You’ve assigned a pretty big budget for all this ad spend, and now you want to make sure that your investment has a solid return value.
Google, Facebook, and TikTok know exactly what happens on their platforms. They collect data about impressions (how many times your ads were viewed) and clicks (how many times your ads were clicked). This is great! You’ll get interesting data about things like placements and audience penetration.
But what about results?
It’s awesome that your ads are viewed and even clicked, but do they actually generate revenue?
Does your ad spend have a measurable return value?
Do people who land from your Facebook ads behave differently than those who land from Google search ads?
What about those who abandon their shopping carts – could you show them different ads later to incentivize them to come back and complete the purchase?
Tags collect data about your visitors
To inform Google, Facebook, and TikTok about what customers do on your site, you need to deploy tags.

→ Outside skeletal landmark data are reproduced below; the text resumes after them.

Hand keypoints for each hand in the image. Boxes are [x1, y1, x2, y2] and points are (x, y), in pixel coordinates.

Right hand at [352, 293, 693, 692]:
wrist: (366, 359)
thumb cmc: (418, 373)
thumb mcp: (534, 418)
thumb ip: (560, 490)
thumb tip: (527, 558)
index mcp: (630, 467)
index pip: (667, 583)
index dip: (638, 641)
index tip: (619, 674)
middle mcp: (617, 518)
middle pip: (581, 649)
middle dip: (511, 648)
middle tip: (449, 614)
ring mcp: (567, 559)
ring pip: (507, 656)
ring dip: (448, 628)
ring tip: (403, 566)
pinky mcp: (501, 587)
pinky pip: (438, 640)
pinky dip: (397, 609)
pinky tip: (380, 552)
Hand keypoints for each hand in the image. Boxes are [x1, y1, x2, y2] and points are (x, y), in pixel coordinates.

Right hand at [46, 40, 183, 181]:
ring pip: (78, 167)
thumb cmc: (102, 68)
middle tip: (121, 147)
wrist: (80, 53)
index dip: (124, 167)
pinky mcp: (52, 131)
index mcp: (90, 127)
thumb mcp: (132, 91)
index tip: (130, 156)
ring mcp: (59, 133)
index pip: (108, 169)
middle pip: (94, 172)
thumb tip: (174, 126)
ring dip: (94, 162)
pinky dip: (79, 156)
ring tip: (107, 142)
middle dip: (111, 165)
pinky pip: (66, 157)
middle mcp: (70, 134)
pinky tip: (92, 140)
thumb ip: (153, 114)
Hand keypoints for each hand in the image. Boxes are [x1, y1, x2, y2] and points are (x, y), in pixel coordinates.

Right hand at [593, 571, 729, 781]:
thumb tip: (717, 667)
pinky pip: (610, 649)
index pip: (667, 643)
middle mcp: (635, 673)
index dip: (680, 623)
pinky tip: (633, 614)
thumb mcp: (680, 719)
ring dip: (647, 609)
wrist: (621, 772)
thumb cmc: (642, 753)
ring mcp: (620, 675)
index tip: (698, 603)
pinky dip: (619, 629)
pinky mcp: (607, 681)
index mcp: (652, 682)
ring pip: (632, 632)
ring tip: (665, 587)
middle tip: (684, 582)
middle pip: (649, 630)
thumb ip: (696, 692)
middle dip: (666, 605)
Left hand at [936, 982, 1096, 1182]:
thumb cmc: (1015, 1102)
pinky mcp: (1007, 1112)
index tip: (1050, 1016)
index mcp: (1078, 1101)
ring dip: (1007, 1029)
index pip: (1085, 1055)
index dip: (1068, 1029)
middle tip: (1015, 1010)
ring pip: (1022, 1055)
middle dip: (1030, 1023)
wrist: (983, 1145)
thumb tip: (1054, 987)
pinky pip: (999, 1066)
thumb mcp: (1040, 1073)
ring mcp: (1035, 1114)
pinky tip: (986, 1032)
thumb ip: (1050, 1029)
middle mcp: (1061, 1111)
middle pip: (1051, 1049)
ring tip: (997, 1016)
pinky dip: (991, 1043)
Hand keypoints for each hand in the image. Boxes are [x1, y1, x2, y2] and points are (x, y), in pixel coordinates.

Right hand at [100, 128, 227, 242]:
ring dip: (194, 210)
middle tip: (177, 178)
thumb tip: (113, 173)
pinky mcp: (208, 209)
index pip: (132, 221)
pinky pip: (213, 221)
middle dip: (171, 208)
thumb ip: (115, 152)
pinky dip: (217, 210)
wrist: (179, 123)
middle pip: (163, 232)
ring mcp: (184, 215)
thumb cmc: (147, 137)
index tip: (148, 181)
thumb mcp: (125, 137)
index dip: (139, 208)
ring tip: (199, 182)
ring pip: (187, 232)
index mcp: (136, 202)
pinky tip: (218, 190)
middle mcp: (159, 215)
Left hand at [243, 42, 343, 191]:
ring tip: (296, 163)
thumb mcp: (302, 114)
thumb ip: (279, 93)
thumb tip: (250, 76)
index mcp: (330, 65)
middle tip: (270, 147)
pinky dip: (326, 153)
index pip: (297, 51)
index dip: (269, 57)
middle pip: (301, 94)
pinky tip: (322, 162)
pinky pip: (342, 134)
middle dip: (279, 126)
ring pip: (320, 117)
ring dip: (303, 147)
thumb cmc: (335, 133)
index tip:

Tags are typically script snippets or image elements that are purposefully designed to collect information about your visitors and their interactions on your digital properties. This information is then packaged and dispatched to the vendors.
To deploy these tags, your best option these days is to use a tag management system (TMS). A TMS is a service that makes it easy to consolidate tag deployment using an intuitive user interface. This is a much simpler approach than deploying each tag as a separate piece of code.
Your job is to decide which interactions are the most significant ones in order to measure the effectiveness of your marketing campaigns and to improve your understanding of visitor behavior.
Once you know what you want to measure, you can deploy the tags in the TMS, using trigger rules and dynamic values to ensure that the right data is collected at the right time to the right vendor.